Bug 192971

Summary:

[PATCH]Some utilies might lead to overflow

Product:

Base System

Reporter:

David CARLIER <david.carlier>

Component:

bin

Assignee:

freebsd-bugs (Nobody) <bugs>

Status:

Closed Overcome By Events

Severity:

Affects Many People

CC:

emaste, pstef

Priority:

Normal

Keywords:

patch

Version:

CURRENT

Hardware:

Any

OS:

Any

Attachments:

Description	Flags
Diff proposal	none
Sysctl patch	none

Description David CARLIER 2014-08-24 18:50:31 UTC

Some base utilities which use (especially with atoi without checking the values limits) might cause overflow.
Also vi uses strtol for COLUMNS / LINES env var but does not check out of range => Float point exception.

I propose a small patch to correct some of them.

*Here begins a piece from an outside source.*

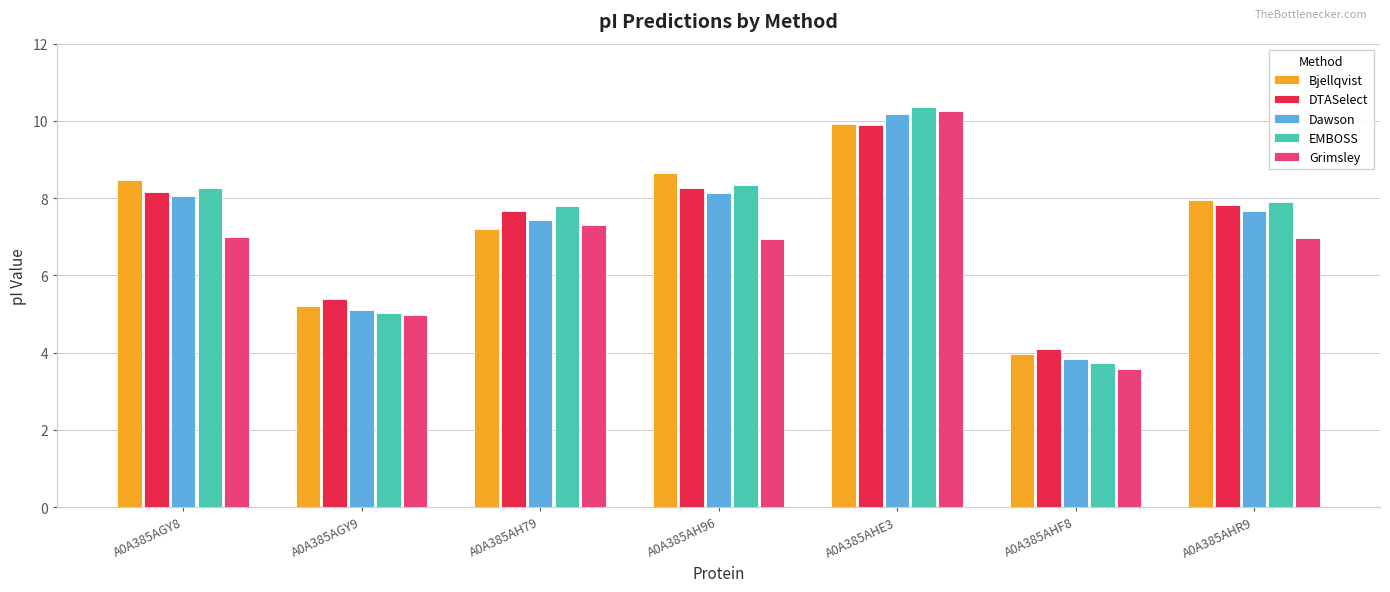

What is the label of the 6th bar from the right?

A0A385AGY9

Comment 1 David CARLIER 2014-08-24 18:51:04 UTC

Created attachment 146223 [details]
Diff proposal

Comment 2 David CARLIER 2014-08-25 10:26:05 UTC

Created attachment 146248 [details]
Sysctl patch

if I do sysctl kern.maxfiles=293879823734892347923849 => kern.maxfiles = -1 ... an overflow case ... I propose a small patch for it.

Comment 3 David CARLIER 2014-09-15 12:07:20 UTC

Patched version are available in HardenedBSD userlandenhanced branch if anyone interested https://github.com/HardenedBSD/hardenedBSD/tree/hardened/current/userlandenhanced
or the unstable one with all others HardenedBSD features
https://github.com/HardenedBSD/hardenedBSD/tree/hardened/current/unstable

Comment 4 commit-hook freebsd_committer

2015-07-13 05:56:43 UTC

A commit references this bug:

Author: bapt
Date: Mon Jul 13 05:56:28 UTC 2015
New revision: 285437
URL: https://svnweb.freebsd.org/changeset/base/285437

Log:
  Prevent potential integer overflow

  PR:		192971
  Submitted by:	David Carlier <david.carlier@hardenedbsd.org>

Changes:
  head/bin/ls/ls.c

Comment 5 commit-hook freebsd_committer

2015-07-13 05:59:45 UTC

A commit references this bug:

Author: bapt
Date: Mon Jul 13 05:59:42 UTC 2015
New revision: 285438
URL: https://svnweb.freebsd.org/changeset/base/285438

Log:
  Prevent potential integer overflow

  PR:		192971
  Submitted by:	David Carlier <david.carlier@hardenedbsd.org>

Changes:
  head/bin/stty/stty.c

Comment 6 Baptiste Daroussin freebsd_committer

2015-07-13 06:07:57 UTC

Sorry for delay.

I have committed 2 of them: 
ls and sttys.

Concerning vi it will have to be upstreamed first: https://github.com/lichray/nvi2

Concerning the systcl one it does not apply at all on vanilla's freebsd sysctl.c. There was probably a previous patch on hardennedbsd that has not been provided along with yours

Comment 7 Eitan Adler freebsd_committer

2018-05-20 23:51:51 UTC

For bugs matching the following conditions:
- Status == In Progress
- Assignee == "bugs@FreeBSD.org"
- Last Modified Year <= 2017

Do
- Set Status to "Open"

Comment 8 Piotr Pawel Stefaniak freebsd_committer

2021-09-30 21:37:33 UTC

I think we can close this. nvi now uses atoz_or() which uses strtol() and sysctl still uses strto*() which clamp values originally out of range.